● What is needed
Every line below is to be quoted exactly, with nothing added or dropped.

====== Data for review ======

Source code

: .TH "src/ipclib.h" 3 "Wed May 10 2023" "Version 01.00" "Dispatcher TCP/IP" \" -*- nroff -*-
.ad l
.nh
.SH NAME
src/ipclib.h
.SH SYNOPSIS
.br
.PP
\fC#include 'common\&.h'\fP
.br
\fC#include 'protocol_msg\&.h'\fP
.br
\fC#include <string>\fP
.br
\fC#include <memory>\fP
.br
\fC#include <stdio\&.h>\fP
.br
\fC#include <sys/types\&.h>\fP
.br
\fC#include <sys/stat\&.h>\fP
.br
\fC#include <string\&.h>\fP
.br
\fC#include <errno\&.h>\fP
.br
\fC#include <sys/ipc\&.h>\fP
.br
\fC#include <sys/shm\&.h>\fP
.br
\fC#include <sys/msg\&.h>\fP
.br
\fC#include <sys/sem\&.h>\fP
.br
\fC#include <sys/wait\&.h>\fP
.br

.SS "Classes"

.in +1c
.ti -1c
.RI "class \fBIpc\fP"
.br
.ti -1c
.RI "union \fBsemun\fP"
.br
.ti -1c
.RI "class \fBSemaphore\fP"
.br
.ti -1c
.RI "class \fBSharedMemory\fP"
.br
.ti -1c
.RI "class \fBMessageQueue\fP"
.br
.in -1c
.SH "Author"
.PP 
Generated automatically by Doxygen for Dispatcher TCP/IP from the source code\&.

======

● Answer
Source code

: .TH "src/ipclib.h" 3 "Wed May 10 2023" "Version 01.00" "Dispatcher TCP/IP" \" -*- nroff -*-
.ad l
.nh
.SH NAME
src/ipclib.h
.SH SYNOPSIS
.br
.PP
\fC#include 'common\&.h'\fP
.br
\fC#include 'protocol_msg\&.h'\fP
.br
\fC#include <string>\fP
.br
\fC#include <memory>\fP
.br
\fC#include <stdio\&.h>\fP
.br
\fC#include <sys/types\&.h>\fP
.br
\fC#include <sys/stat\&.h>\fP
.br
\fC#include <string\&.h>\fP
.br
\fC#include <errno\&.h>\fP
.br
\fC#include <sys/ipc\&.h>\fP
.br
\fC#include <sys/shm\&.h>\fP
.br
\fC#include <sys/msg\&.h>\fP
.br
\fC#include <sys/sem\&.h>\fP
.br
\fC#include <sys/wait\&.h>\fP
.br

.SS "Classes"

.in +1c
.ti -1c
.RI "class \fBIpc\fP"
.br
.ti -1c
.RI "union \fBsemun\fP"
.br
.ti -1c
.RI "class \fBSemaphore\fP"
.br
.ti -1c
.RI "class \fBSharedMemory\fP"
.br
.ti -1c
.RI "class \fBMessageQueue\fP"
.br
.in -1c
.SH "Author"
.PP 
Generated automatically by Doxygen for Dispatcher TCP/IP from the source code\&.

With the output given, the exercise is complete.